Deutscher Handel mit Irak blüht

Immer mehr Unternehmen wollen mit dem Irak wieder Handelsbeziehungen aufnehmen und verzichten deshalb auf Schadenersatzforderungen aus Golfkrieg-Zeiten. Exporte deutscher Anlagen- und Maschinenbauer steigen stark an

Über fünfzig Firmen zogen ihre Forderungen nach Schadenersatz zurück

von Roland Hofwiler

Deutsche Unternehmen und internationale Konzerne ziehen seit kurzem ihre Wiedergutmachungsforderungen an den Irak still und leise wieder zurück – zum Erstaunen der nach dem Golfkrieg 1991 gegründeten UNO-Suborganisation „United Nations Compensation Commission“ (UNCC). Wenn sich am Dienstag die UNCC in Genf zu ihrer 45. Sitzung einfindet, wird sie erstmals weniger Anträge auf Entschädigung zu bearbeiten haben als noch auf der vorigen Tagung im April.

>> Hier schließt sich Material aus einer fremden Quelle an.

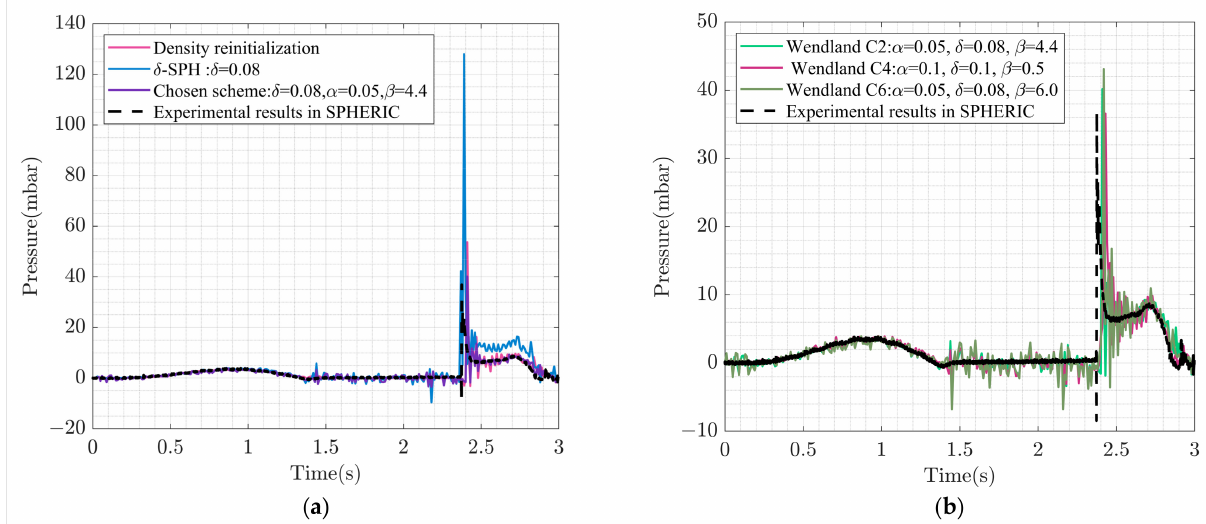
Figure 9. ( a ) Comparison of the interpolated pressure data at the measurement location against the experimental measure- ments for different numerical dissipation schemes with the WC2 kernel. ( b ) Comparison of the interpolated pressure data using the chosen numerical scheme for different Wendland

Mehr und mehr Firmen wollen mit dem irakischen Diktator Saddam Hussein ganz offiziell wieder ins Geschäft kommen, abseits vom Schwarzhandel über Schmugglerpfade durch die Türkei und den Iran. Einzige Vorbedingung für den Abschluss jeglicher Neugeschäfte ist von irakischer Seite der Erlass der Altschulden, die seit 1991 zu fast hundert Prozent von der UNCC verwaltet werden.

Auf die gigantische Summe von 300 Milliarden US-Dollar belaufen sich seit Ende des Golfkrieges die Schadenersatzforderungen der Regierungen von 93 Staaten an das Regime Saddams. Rund 5.800 Firmen machten bislang über ihre Regierungen Druck auf Bagdad, für zerstörte Waren oder unbezahlte Lieferungen im Zuge der Kuwait-Besetzung aufzukommen. Von diesen Ansprüchen haben die Mitglieder des UNO-Sicherheitsrates bis heute 25,2 Milliarden Dollar anerkannt, wovon allerdings erst 3,9 Milliarden ausbezahlt wurden, abgezweigt aus dem seit 1996 von der UNO im Rahmen des Öl-für-Lebensmittel-Programms verwalteten Rohöl-Exporteinnahmen des Irak. Nach UNCC-Angaben haben allein in diesem Jahr über fünfzig Firmen ihre Forderungen nach Schadenersatz zurückgezogen – darunter der Siemens-Konzern, das Unternehmen Schorch aus Mönchengladbach und DaimlerChrysler in Stuttgart.

Auf Anfrage der taz wollte sich gestern bei Schorch niemand zu den Mutmassungen über neue Lieferungen von elektronischen Antriebssystemen in den Irak äußern, auch DaimlerChrysler und Siemens hielten sich bedeckt.

Nach Angaben des Statistischen Bundesamtes steigt der Irak-Handel deutscher Firmen Jahr für Jahr stetig an. Wurden im Jahr 1997 erst 21,7 Millionen Euro an Exporten in den Wüstenstaat umgesetzt, betrug das Warenvolumen ein Jahr später bereits 76,4 Millionen Euro. 2001 erreichte der Handelsaustausch stolze 336,5 Millionen Euro, im ersten Halbjahr dieses Jahres sind bereits Güter im Wert von 226,2 Millionen Euro von Deutschland in den Irak verschifft worden. Ganz offiziell mit von der Partie ist der Siemens-Konzern, der es mit Medizintechnik und Energieverteilungssystemen auf Umsätze in zweistelliger Millionenhöhe bringt. Bei DaimlerChrysler liegt die Umsatzhöhe in ähnlichen Größen, weshalb es dem Konzern anscheinend leicht fällt, auf die Entschädigungszahlungen durch die UNCC kurzerhand zu verzichten, mit denen die Kriegsschäden aus dem Überfall auf Kuwait eigentlich beglichen werden sollten.

Soweit bekannt, hat die amerikanische Regierung bislang auf die Bundesregierung oder andere westliche Staaten keinen Druck ausgeübt, die Neugeschäfte wieder einzufrieren oder die Unternehmen von neuen Handelsbeziehung mit dem Irak abzubringen.

Kein Wunder, sind doch am Handel auch amerikanische Firmen beteiligt.